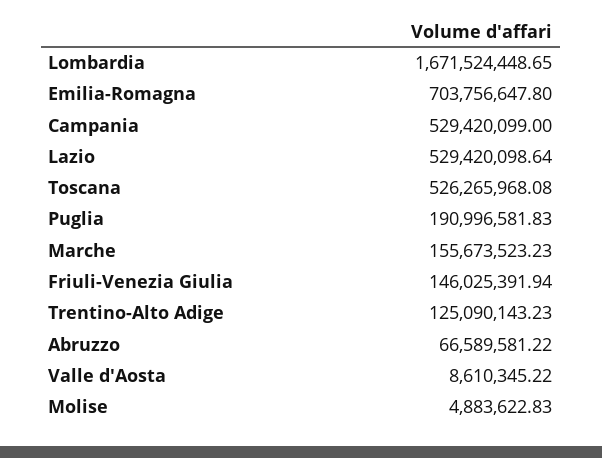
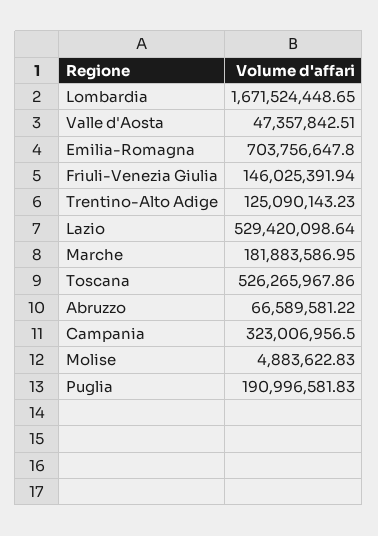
Campania: 529420099 -> 323006956.5
Toscana: 526265968.08 -> 526265967.86
Marche: 155673523.23 -> 181883586.95
Valle d'Aosta: 8610345.22 -> 47357842.51

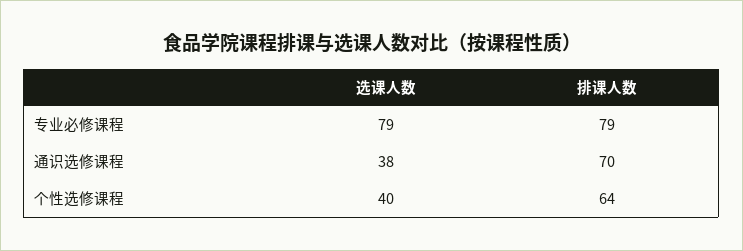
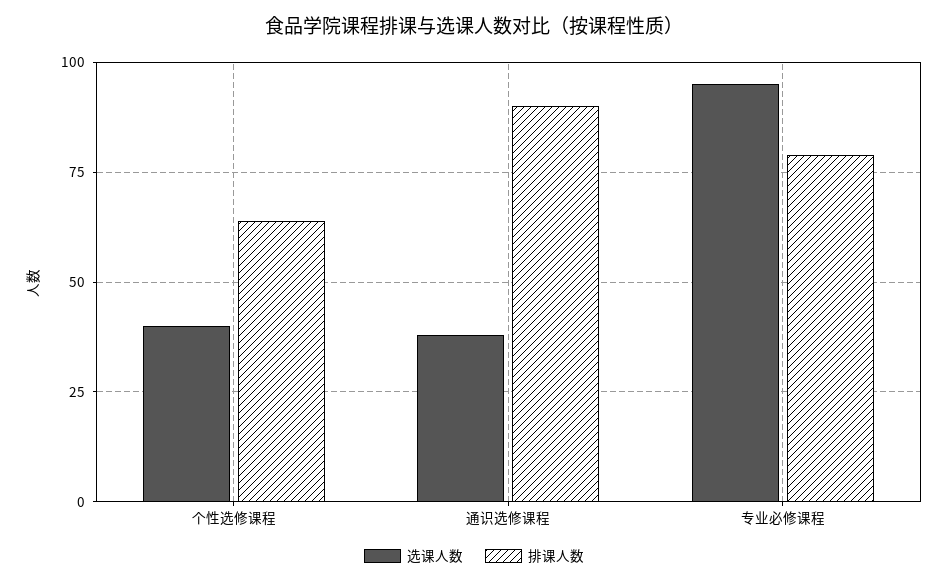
选课人数, 专业必修课程: 79 -> 95
排课人数, 通识选修课程: 70 -> 90

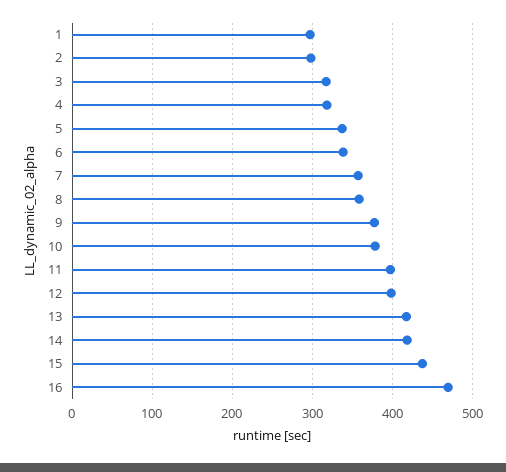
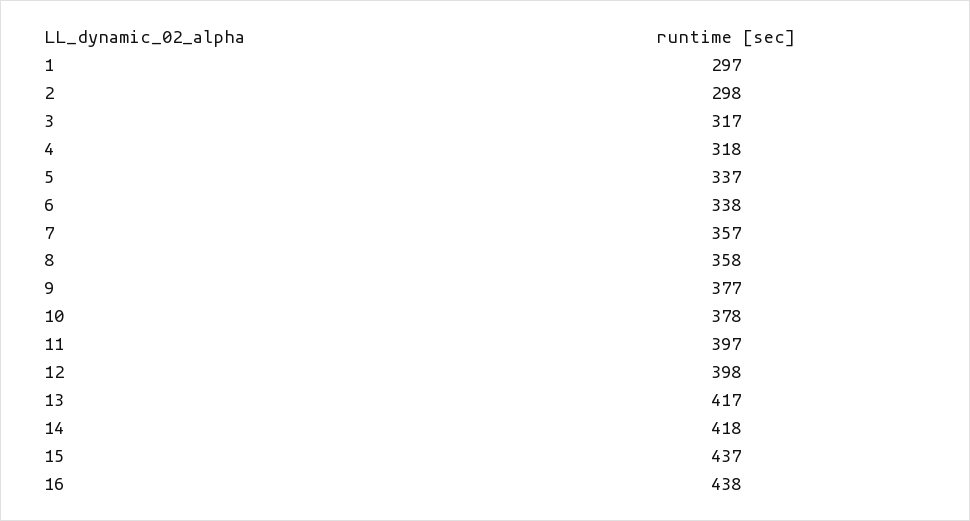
16: 470 -> 438

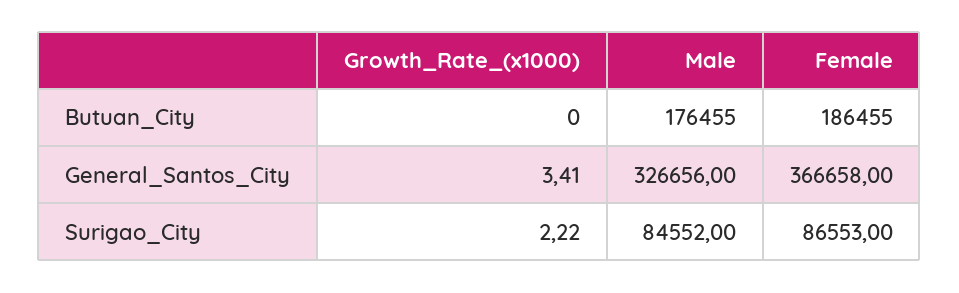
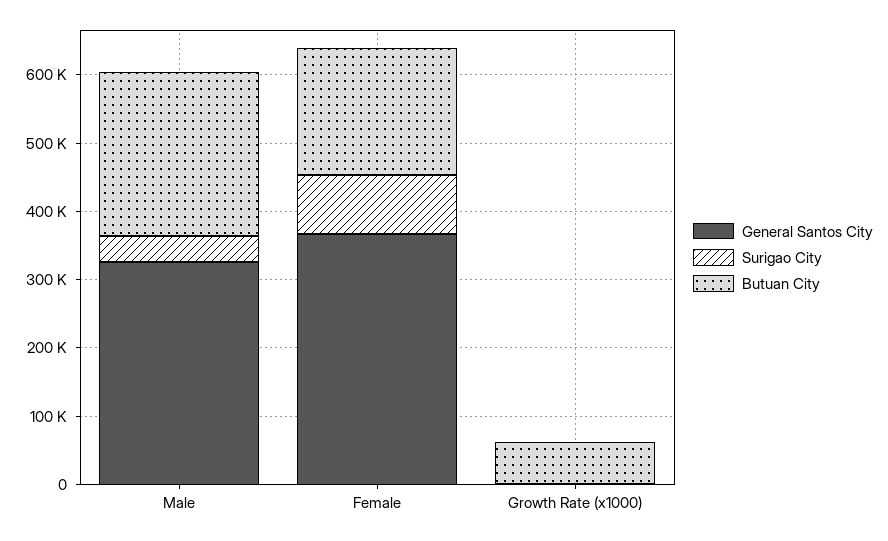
Butuan_City, Growth_Rate_(x1000): 0 -> 60000
Butuan_City, Male: 176455 -> 240000
Surigao_City, Male: 84552 -> 40000

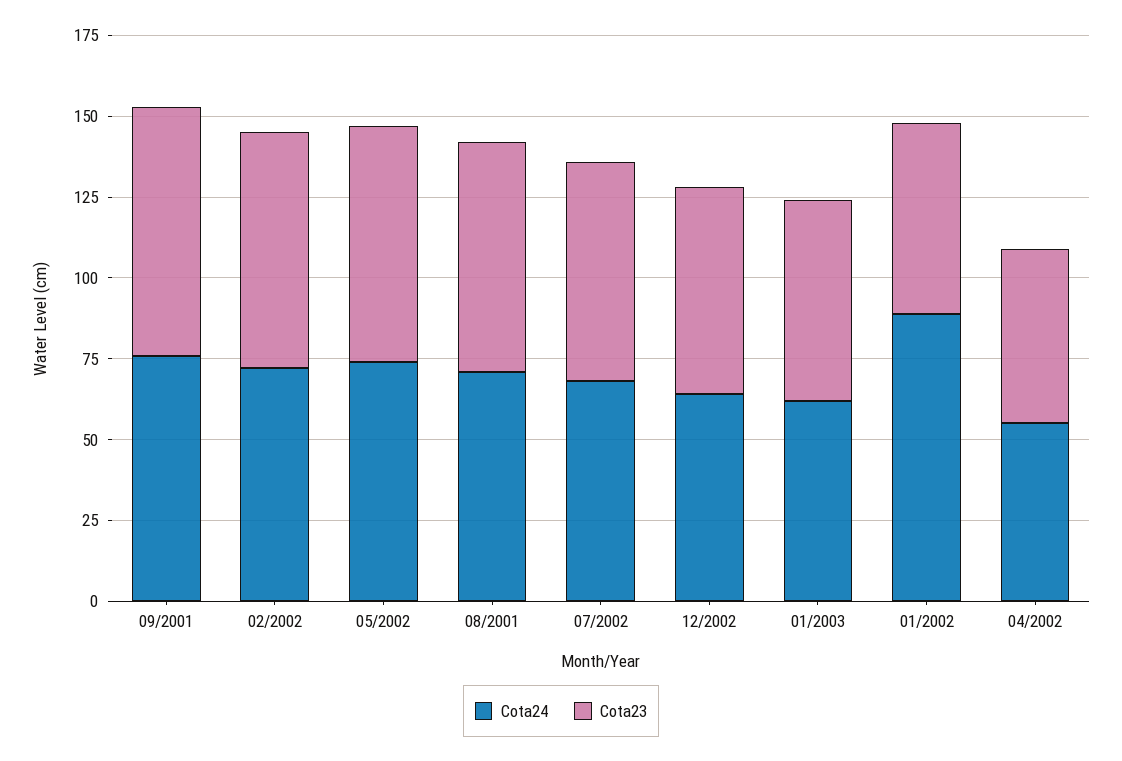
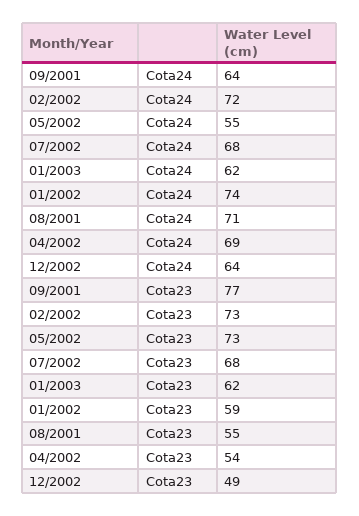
Cota24, 09/2001: 75 -> 64
Cota24, 05/2002: 75 -> 55
Cota23, 08/2001: 70 -> 55
Cota23, 12/2002: 65 -> 49
Cota24, 01/2002: 90 -> 74
Cota24, 04/2002: 55 -> 69

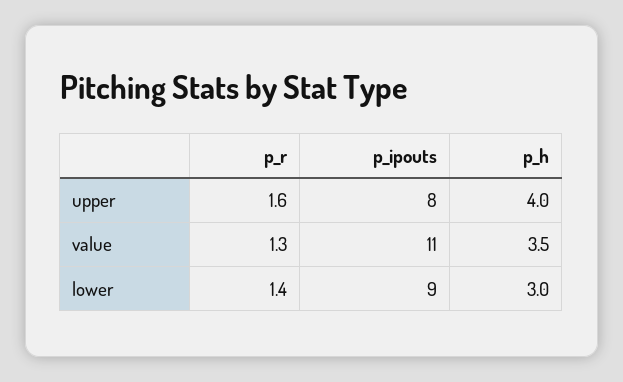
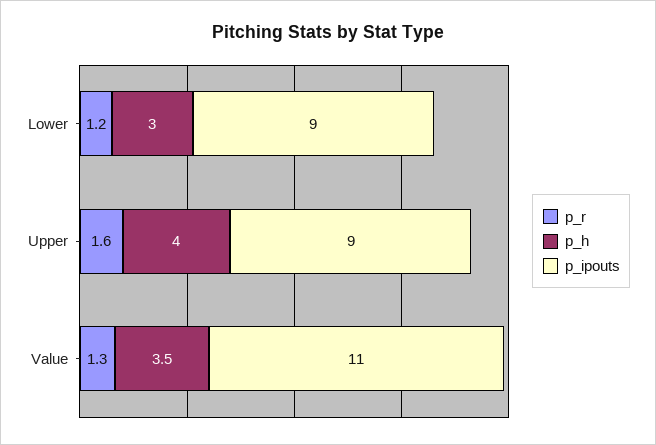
p_ipouts, upper: 8 -> 9
p_r, lower: 1.4 -> 1.2

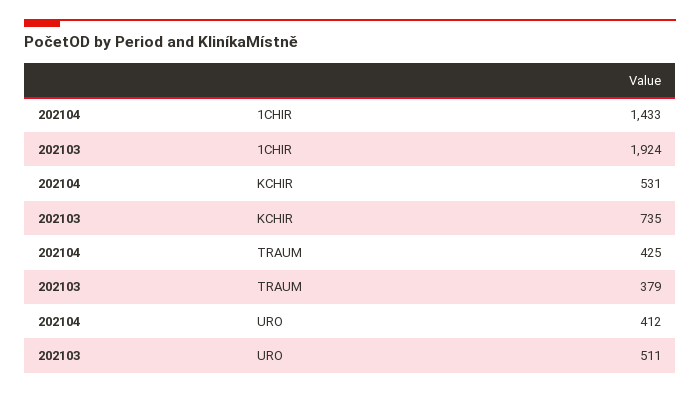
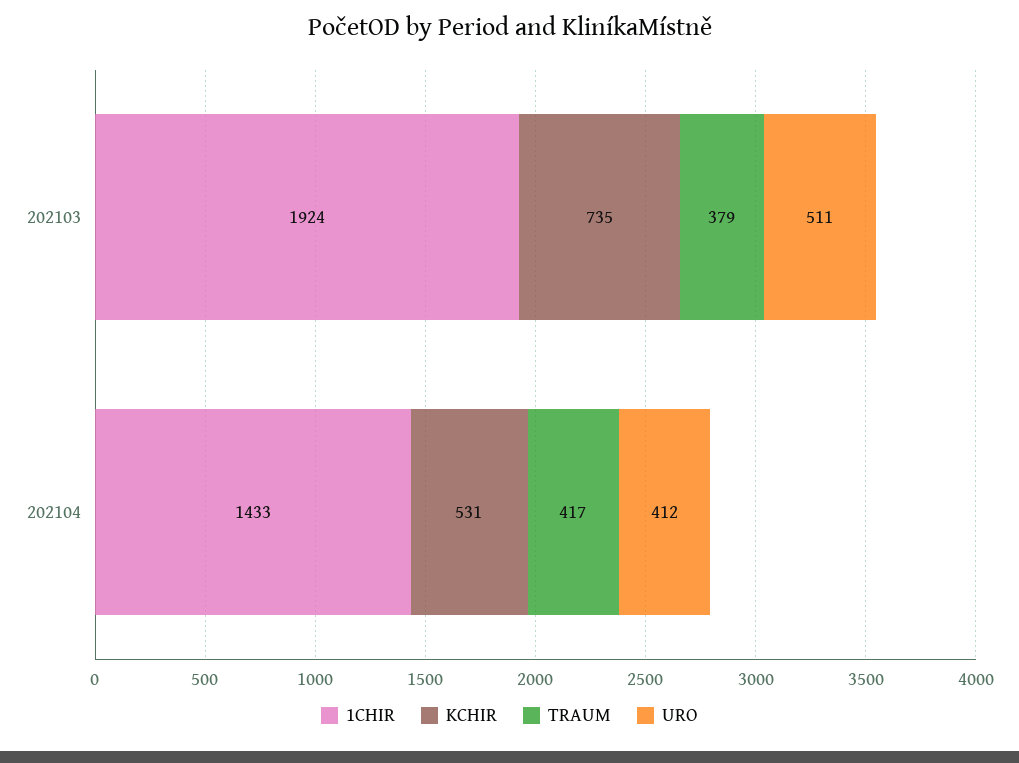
TRAUM, 202104: 425 -> 417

WHAT IS REQUIRED »
Across the whole listing, reproduce each line verbatim and exclude every picture.

WORKED SOLUTION »
Campania: 529420099 -> 323006956.5
Toscana: 526265968.08 -> 526265967.86
Marche: 155673523.23 -> 181883586.95
Valle d'Aosta: 8610345.22 -> 47357842.51

选课人数, 专业必修课程: 79 -> 95
排课人数, 通识选修课程: 70 -> 90

16: 470 -> 438

Butuan_City, Growth_Rate_(x1000): 0 -> 60000
Butuan_City, Male: 176455 -> 240000
Surigao_City, Male: 84552 -> 40000

Cota24, 09/2001: 75 -> 64
Cota24, 05/2002: 75 -> 55
Cota23, 08/2001: 70 -> 55
Cota23, 12/2002: 65 -> 49
Cota24, 01/2002: 90 -> 74
Cota24, 04/2002: 55 -> 69

p_ipouts, upper: 8 -> 9
p_r, lower: 1.4 -> 1.2

TRAUM, 202104: 425 -> 417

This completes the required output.